Em comunhão com a terra

Alterar as características do Sertão nordestino não é a melhor solução para o seu desenvolvimento. O homem está começando a entender que, melhor que transformar, é adaptar-se ao meio, em paz com a natureza. Despontam projetos que utilizam tecnologia desenvolvida aqui mesmo no Brasil e que podem ajudar a região a puxar o crescimento do país neste novo século.
Por Leonardo Sakamoto
 01/06/2001


Plantação de atriplex, espécie que pode ser irrigada com a água salobra, encontrada na maior parte do subsolo do sertão

Toneladas de mantimentos foram enviadas aos flagelados da seca no Nordeste, ao mesmo tempo em que frentes de trabalho tiveram que ser abertas para garantir um mínimo de renda às famílias que perderam a lavoura. E, se não fosse o bastante, muitos deixaram suas casas, migrando na esperança de conseguir emprego.

A descrição acima, que poderia se encaixar em qualquer noticiário, não é de hoje, mas da seca que atingiu o Nordeste entre 1721 e 1727. Portugal, em um esquema de emergência, enviou navios carregados para contornar o problema.
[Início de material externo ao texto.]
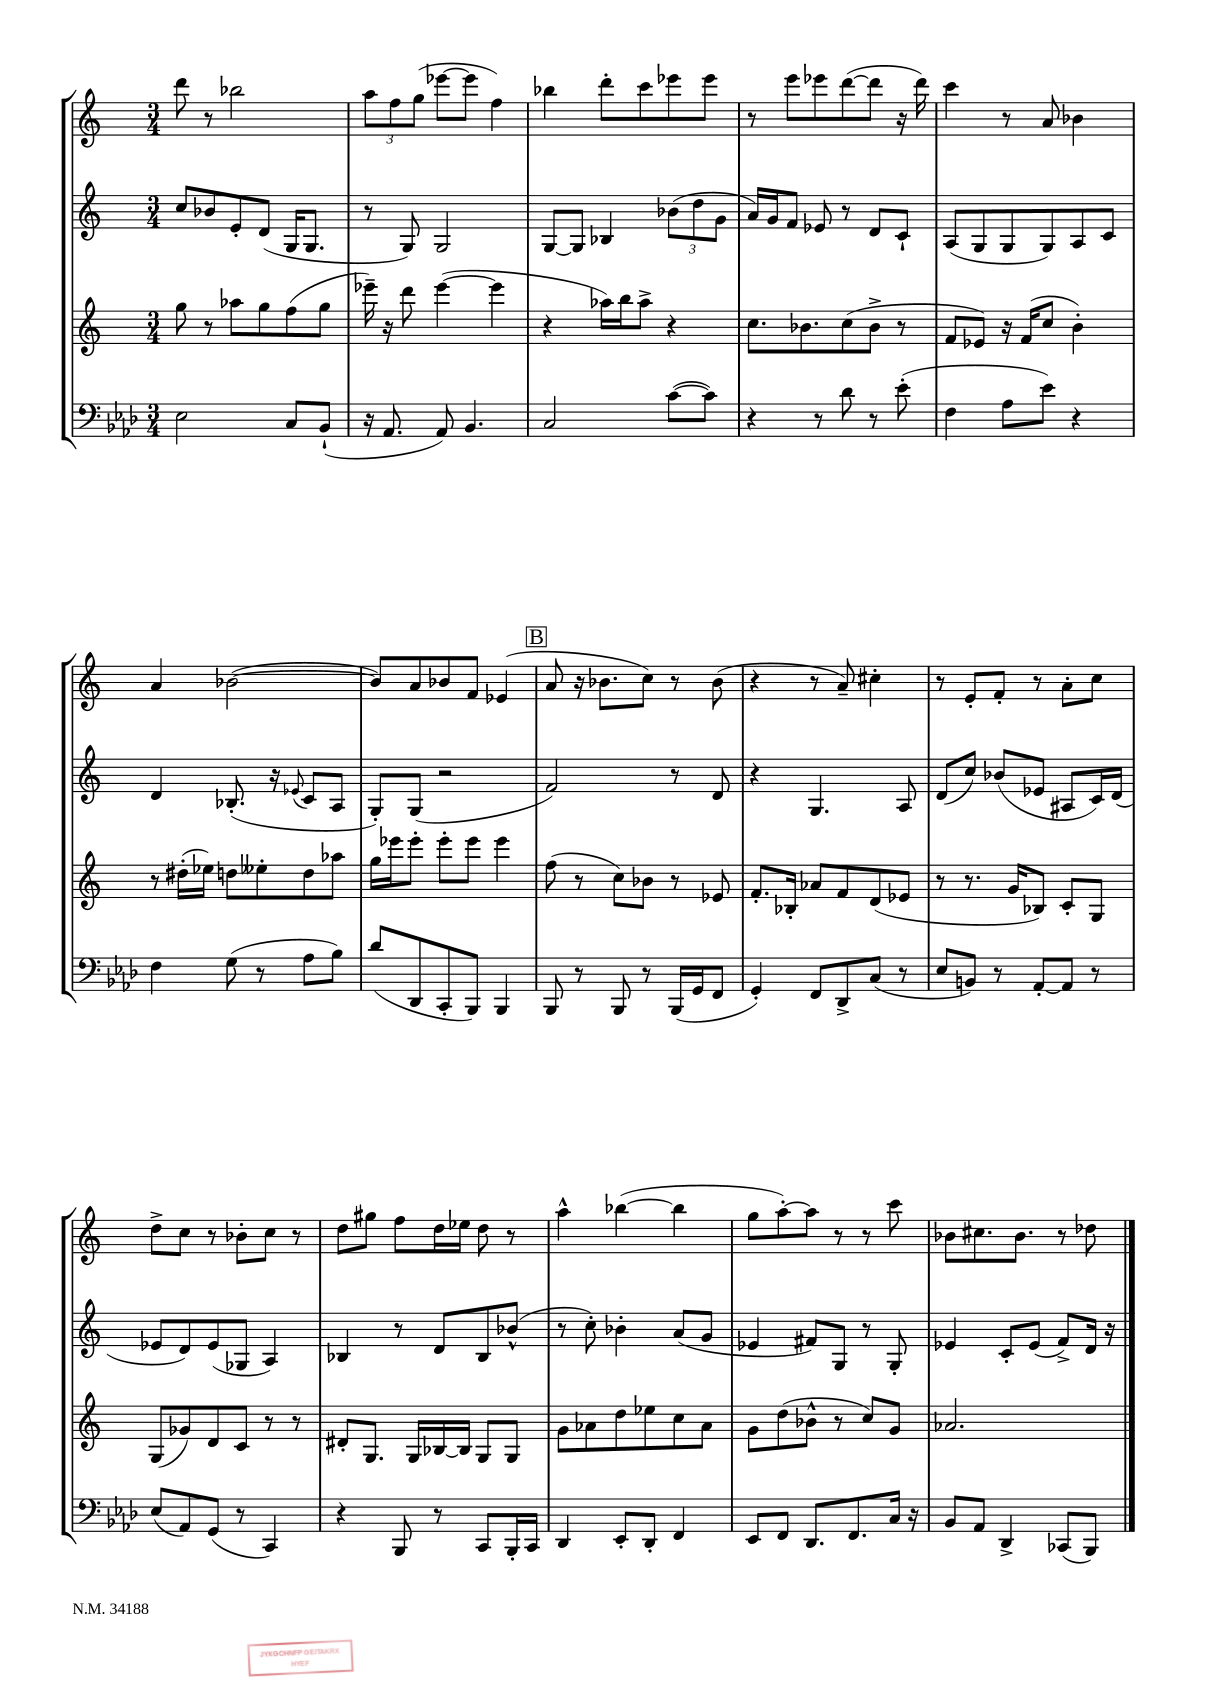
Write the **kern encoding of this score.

**kern	**kern	**kern	**kern
*staff4	*staff3	*staff2	*staff1
*clefF4	*clefG2	*clefG2	*clefG2
*k[b-e-a-d-]	*k[]	*k[]	*k[]
*M3/4	*M3/4	*M3/4	*M3/4
2E-\	8gg\	8cc/L	8ddd\
.	8r	8b-/	8r
.	8aa-\L	8e'/	2bb-\
.	8gg\	(8d/J	.
8C/L	(8ff\	16G/LK	.
.	.	8.G/J	.
(8BB-`/J	8gg\J	.	.
=	=	=	=
16r	16eee-~\)	8r	12aa\L
8.AA-/	16r	.	.
.	.	.	12ff\
.	8ddd\	8G/)	.
.	.	.	(12gg\J
8AA-/)	([4eee-\	2G/	[8eee-\L
4.BB-/	.	.	8eee-\]J
.	4eee-\]	.	4ff\)
=	=	=	=
2C/	4r	[8G/L	4bb-\
.	.	8G/]J	.
.	16aa-\LL)	4B-/	8ddd'\L
.	16bb\J	.	.
.	8aa-^\J	.	8ccc\
([8c\L	4r	(12b-\L	8eee-\
.	.	12dd\	.
8c\]J)	.	.	8eee-\J
.	.	12g\J	.
=	=	=	=
4r	8.cc\L	16a/LL)	8r
.	.	16g/J	.
.	.	8f/J	8eee\L
.	8.b-\	.	.
8r	.	8e-/	8eee-\
8d-\	(8cc\	8r	([8ddd\
8r	8b-^\J	8d/L	8ddd\]J
(8e-'\	8r	8c`/J	16r
.	.	.	16ddd\)
=	=	=	=
4F\	8f/L	(8A/L	4ccc\
.	8e-/J)	8G/	.
8A-\L	16r	8G/	8r
.	(16f/LK	.	.
8e-\J)	8cc/J	8G/)	8a/
4r	4b'\)	8A/	4b-\
.	.	8c/J	.
=	=	=	=
4F\	8r	4d/	4a/
.	(16dd#'\LL	.	.
.	16ee-\JJ)	.	.
(8G\	8dd\L	(8.B-'/	([2b-\
8r	8ee--'\	.	.
.	.	16r	.
.	.	8qqe-/	.
8A-\L	8dd\	8c/L	.
8B-\J)	8aa-\J	8A/J	.
=	=	=	=
(8d-/L	16gg\LL	8G'/L)	8b-/]L)
.	16eee-\J	.	.
8DD-/	8eee-'\J	(8G/J	8a/
8CC'/	8eee-'\L	2r	8b-/
8BBB-/J)	8eee-\J	.	8f/J
4BBB-/	4eee-\	.	(4e-/
=	=	=	=
8BBB-/	(8ff\	2f/)	8a/
8r	8r	.	16r
.	.	.	8.b-\L
8BBB-/	8cc\L)	.	.
8r	8b-\J	.	8cc\J)
(16BBB-/LL	8r	8r	8r
16GG/J	.	.	.
8FF/J	8e-/	8d/	(8b-\
=	=	=	=
4GG'/)	8.f'/L	4r	4r
.	16B-'/Jk	.	.
8FF/L	8a-/L	4.G/	8r
8DD-^/	8f/	.	8a~/)
(8C/J	(8d/	.	4cc#'\
8r	8e-/J	8A/	.
=	=	=	=
8E-/L	8r	(8d/L	8r
8BB/J)	8.r	8cc/J)	8e'/L
8r	.	(8b-/L	8f'/J
.	16g/LK	.	.
[8AA-'/L	8B-/J)	8e-/J	8r
8AA-/]J	8c'/L	8A#/L	8a'\L
8r	8G/J	16c/L)	8cc\J
.	.	(16d/JJ	.
=	=	=	=
(8E-/L	(8G/L	8e-/L	8dd^\L
8AA-/)	8g-/)	8d/)	8cc\J
(8GG/J	8d/	(8e-/	8r
8r	8c/J	8G-/J	8b-'\L
4CC/)	8r	4A/)	8cc\J
.	8r	.	8r
=	=	=	=
4r	8d#'/L	4B-/	8dd\L
.	8.G/J	.	8gg#\J
8BBB-/	.	8r	8ff\L
.	16G/LL	.	.
8r	[16B-/	8d/L	16dd\L
.	16B-/]JJ	.	16ee-\JJ
8CC/L	8G/L	8B-/	8dd\
16BBB-'/L	8G/J	(8b-^^/J	8r
16CC/JJ	.	.	.
=	=	=	=
4DD-/	8g\L	8r	4aa^^\
.	8a-\	8cc'\)	.
8EE-'/L	8dd\	4b-'\	([4bb-\
8DD-'/J	8ee-\	.	.
4FF/	8cc\	(8a/L	4bb-\]
.	8a-\J	8g/J	.
=	=	=	=
8EE-/L	8g\L	4e-/	8gg\L
8FF/J	(8dd\	.	[8aa'\)
8.DD-/L	8b-^^\J	8f#/L)	8aa\]J
.	8r	8G/J	8r
8.FF/	.	.	.
.	8cc/L)	8r	8r
16C/Jk	8g/J	8G'/	8ccc\
16r	.	.	.
=	=	=	=
8BB-/L	2.a-/	4e-/	8b-\L
8AA-/J	.	.	8.cc#\
4DD-^/	.	8c'/L	.
.	.	.	8.b-\J
.	.	(8e-/J	.
(8CC-/L	.	8f^/L)	8r
8BBB-/J)	.	16d/Jk	8dd-\
.	.	16r	.
==	==	==	==
*-	*-	*-	*-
De lá para cá, pouco mudou, uma vez que, já na aquela época, optava-se por entregar cestas básicas ao invés de fomentar o desenvolvimento, mantendo o sertanejo eternamente dependente do poder de plantão.

Contudo, a região não só tem saída como pode ser a responsável em puxar o crescimento da nação neste novo século – papel que muitas vezes ficou restrito ao sul maravilha. Projetos já implantados atestam a viabilidade, estudos mostram o que aguarda o Nordeste. Soluções encontradas aqui mesmo, por cabeças e tecnologia tupiniquins. E o melhor de tudo: convivendo em harmonia com o meio ambiente.

Água – Vetor para o desenvolvimento

Por mais espaçados que sejam os períodos de chuva, ela existe no Semi-árido. O problema é que cai de uma só vez, inviabilizando muitas vezes a agricultura comercial. Grande parte dos projetos aponta a construção de estruturas para o armazenamento dessas chuvas como parte da solução.

No rio Capibaribe, o Departamento Nacional de Obras contra a Seca ergueu próximo ao município de Surubim a imponente barragem de Jucazinho. O objetivo é perenizar quase toda a extensão desse curso d`água, imortalizado nos poemas de João Cabral de Melo Neto. O retirante, protagonista de "Morte e Vida Severina", em sua fuga da seca, constatou que o rio, seu guia, muitas vezes desistia de correr. Hoje, Severino teria que fazer o mesmo caminho a nado, desviando das estações de bombeamento que estão sendo construídas.

Porém, deve-se levar em consideração que represas ou canais de distribuição a céu aberto estão sujeitos às perdas com evaporação no Semi-árido, que são muito grandes. Por isso, a tendência é construir reservatórios menores, mas em maior número, interligados e próximos às zonas de consumo.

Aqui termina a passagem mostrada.